### Task details
Pick out each line of the records that includes the string "take", and copy it.
-------
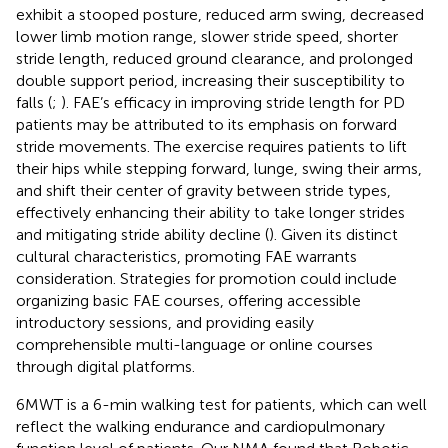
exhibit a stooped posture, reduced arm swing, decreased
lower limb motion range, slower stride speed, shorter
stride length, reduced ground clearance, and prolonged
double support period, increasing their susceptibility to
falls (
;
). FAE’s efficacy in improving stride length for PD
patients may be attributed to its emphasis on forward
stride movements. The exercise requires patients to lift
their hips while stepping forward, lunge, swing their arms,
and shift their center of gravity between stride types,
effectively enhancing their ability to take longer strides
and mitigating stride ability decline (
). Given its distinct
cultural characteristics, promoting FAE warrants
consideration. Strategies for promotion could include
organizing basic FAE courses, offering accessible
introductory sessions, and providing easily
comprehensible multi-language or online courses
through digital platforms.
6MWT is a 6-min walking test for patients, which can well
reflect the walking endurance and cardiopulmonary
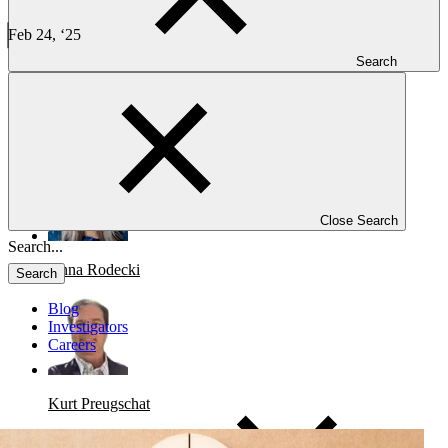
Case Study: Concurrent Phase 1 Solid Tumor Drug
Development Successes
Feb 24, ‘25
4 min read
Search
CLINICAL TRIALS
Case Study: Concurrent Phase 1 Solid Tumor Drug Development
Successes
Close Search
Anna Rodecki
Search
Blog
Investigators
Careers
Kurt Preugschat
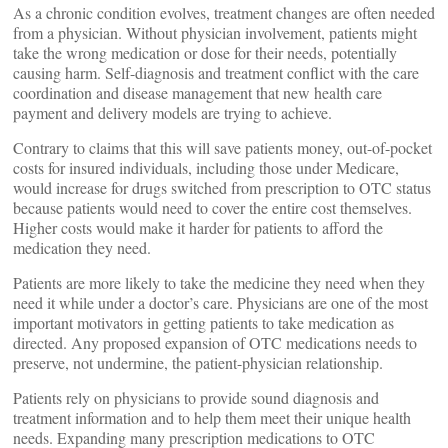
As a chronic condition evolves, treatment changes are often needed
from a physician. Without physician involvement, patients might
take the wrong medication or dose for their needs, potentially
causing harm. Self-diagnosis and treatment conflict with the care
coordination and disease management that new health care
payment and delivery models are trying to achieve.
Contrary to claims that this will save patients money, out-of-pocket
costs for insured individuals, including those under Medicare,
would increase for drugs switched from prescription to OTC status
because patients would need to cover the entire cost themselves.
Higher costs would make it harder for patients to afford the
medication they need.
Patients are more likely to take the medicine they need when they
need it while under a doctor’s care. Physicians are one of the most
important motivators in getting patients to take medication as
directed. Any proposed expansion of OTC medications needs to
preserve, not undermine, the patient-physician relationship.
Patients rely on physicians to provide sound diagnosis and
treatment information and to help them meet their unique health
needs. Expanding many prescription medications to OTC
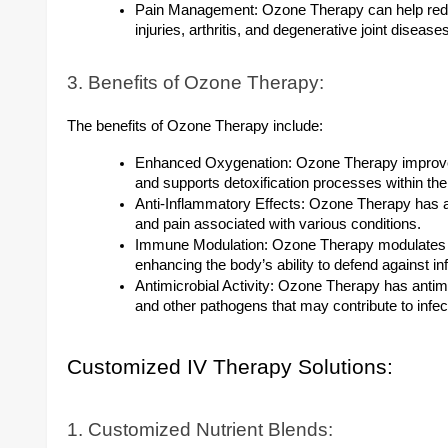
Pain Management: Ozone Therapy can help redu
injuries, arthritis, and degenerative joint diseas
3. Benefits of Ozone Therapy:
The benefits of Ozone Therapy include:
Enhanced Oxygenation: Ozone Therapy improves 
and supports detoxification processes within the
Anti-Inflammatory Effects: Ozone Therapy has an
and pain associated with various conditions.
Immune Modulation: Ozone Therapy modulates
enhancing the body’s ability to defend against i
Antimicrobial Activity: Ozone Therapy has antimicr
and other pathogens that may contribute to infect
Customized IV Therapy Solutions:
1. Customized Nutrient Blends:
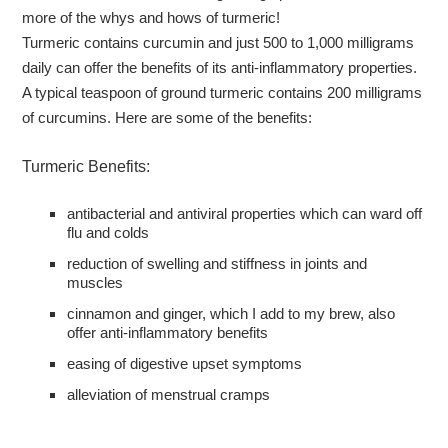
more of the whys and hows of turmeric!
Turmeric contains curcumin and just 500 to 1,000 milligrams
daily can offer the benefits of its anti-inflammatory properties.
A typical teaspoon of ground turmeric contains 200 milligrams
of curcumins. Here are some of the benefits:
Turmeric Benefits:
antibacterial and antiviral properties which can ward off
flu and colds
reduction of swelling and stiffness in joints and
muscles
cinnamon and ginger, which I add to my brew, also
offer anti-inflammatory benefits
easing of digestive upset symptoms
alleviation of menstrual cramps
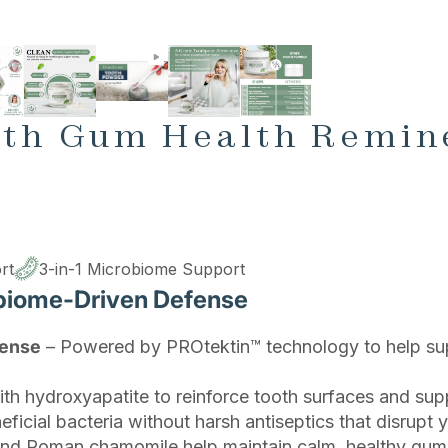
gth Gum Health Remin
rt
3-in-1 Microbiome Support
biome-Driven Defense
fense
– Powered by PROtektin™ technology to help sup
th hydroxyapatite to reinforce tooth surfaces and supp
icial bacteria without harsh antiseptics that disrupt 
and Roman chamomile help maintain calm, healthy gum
-------
### Response below
effectively enhancing their ability to take longer strides
take the wrong medication or dose for their needs, potentially
Patients are more likely to take the medicine they need when they
important motivators in getting patients to take medication as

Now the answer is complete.